*** PROVIDED DATA ***

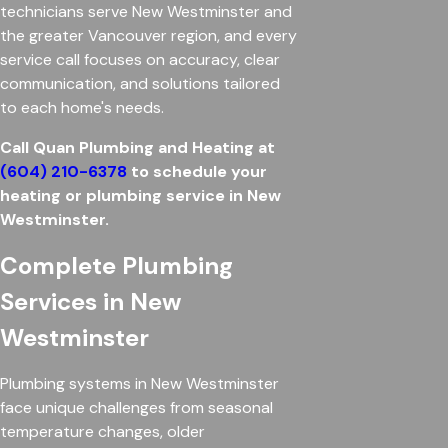
technicians serve New Westminster and
the greater Vancouver region, and every
service call focuses on accuracy, clear
communication, and solutions tailored
to each home's needs.
Call Quan Plumbing and Heating at
(604) 210-6378
to schedule your
heating or plumbing service in New
Westminster.
Complete Plumbing
Services in New
Westminster
Plumbing systems in New Westminster
face unique challenges from seasonal
temperature changes, older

*** End of PROVIDED DATA ***

Only lines that contain "Westminster" are needed, so copy each of them from the data.

> **WRITTEN ANSWER**:
technicians serve New Westminster and
Westminster.
Westminster
Plumbing systems in New Westminster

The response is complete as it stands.